We have yet to hear from the chief justice, who normally is a big defender of the independence of the judiciary.

McConnell insists that while Roberts is assigned by the Constitution to preside, it is McConnell who controls majority votes. And those votes will decide on evidence, timing and procedures.

No pushover

Bruce Ackerman in Slate argues more or less what I’ve been suggesting: Roberts probably is no pushover.

Ackerman’s thesis is that the Senate’s own Rules of Procedure and Practice specifies it is the “presiding officer” who “shall direct all forms of the proceedings.” The officer may “rule on all questions of evidence including, but not limited to, questions of relevancy, materiality, and redundancy of evidence.”

That means it should be Roberts, not McConnell, who decides.

Slate says the rules explicitly grant “any member of the Senate” the right to object to Roberts’ evidentiary decisions. If the chief justice stands firm in his opinion, a senator may demand “a vote of the Members of the Senate” on “any such question” with a simple majority sufficient to overturn a ruling.

Strict Senate rules

Still, the Senate majority’s authority is strictly constrained by the very rules it created. While it can reverse particular evidentiary rulings, it can’t bar a witness.

Instead, it is up to the lawyers representing the House and the president to make these critical decisions. There is a proviso that “witnesses shall be examined by one person on behalf of the party producing them, and then cross-examined by one person on the other side.”

Not that Trump will do so, but the rules allow him to testify, subject to cross-examination. A trial would proceed even if the president refuses to participate or even sends his lawyers.

According to Senate rules, “the doors of the Senate shall be kept open” so that the nation can come to its own decision. When all the evidence is in, senators can retire to engage in jury-style deliberations behind closed doors.

The rules go back to the trial of Andrew Johnson in 1868 but were re-enacted by the Senate in 1986.

Still, lawyers say the Senate can waive its own rules by unanimous consent, which happened with former President Bill Clinton.

Says Slate, it would be legal if McConnell persuaded enough Republicans to push through sweeping changes by a bare majority vote. That vote would have to come within a day after presentation of a final House impeachment vote.

Overruling the Senate

Current rules say the “Chief Justice shall be administered the oath ‘to do impartial justice’ and shall preside over the Senate during … the trial of the person impeached.” Once Roberts replaces Vice President Mike Pence as the Senate’s presiding officer, McConnell’s attempt to change the rules would generate a constitutional crisis, reports Slate.

Roberts could refuse to allow the Senate to vote on proposed rule changes that were inconsistent with Roberts’ pledge “to do impartial justice.”

When Roberts takes the gavel, immediately after the bill of impeachment passes to the Senate, will he resist any effort to transform the rules’ demand for an impartial trial into a partisan power play?

Most observers see Roberts as a serious judge, dedicated to sustaining the Supreme Court’s central position in our system of checks and balances.
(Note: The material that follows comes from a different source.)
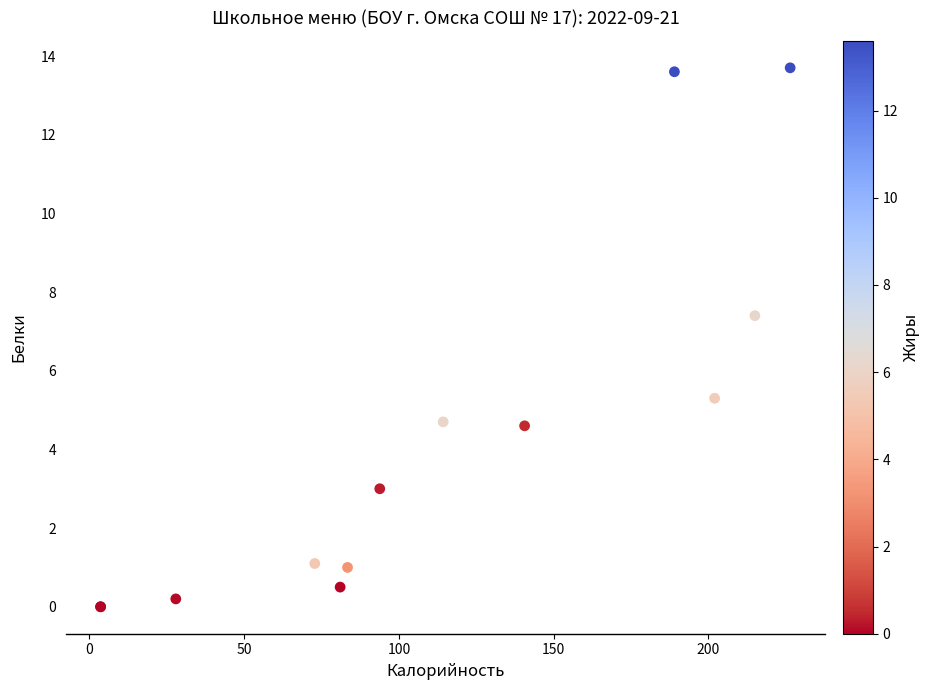

What Y value in the scatter plot is closest to 6?

5.3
So far, the media coverage and the various remarks by partisan senators have skipped over just how much leeway Roberts will have.

Trial or political event?

Is this a trial or a political event, as McConnell says?

What does Roberts have to say about an impartial event being run as a rigged procedure with assured outcomes?
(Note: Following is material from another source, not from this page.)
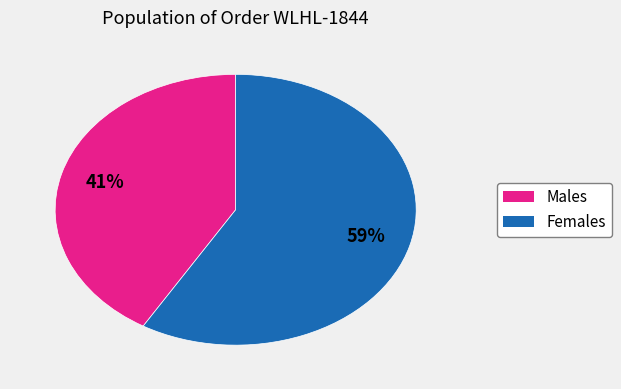

To the nearest percent, what is the average slice percentage?

50%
Will Roberts put the Constitution above bitter partisan conflict?

If Roberts acts powerfully, McConnell could find a new problem herding his simple majority votes on whether to hear from the requested Democratic witnesses, for example, since the majority is pretty slim.

Of course, Roberts would then have to rule on whether Trump defenders could call the whistleblower who put impeachment efforts in motion; or Democrat Joe Biden and son Hunter Biden, who are targeted by Trump for derision; or Giuliani; or others.

Altogether, an activist chief justice could actually make this a trial again instead of a quiet, quick recitation that clears Trump of any wrongdoing or even questions of bad judgment.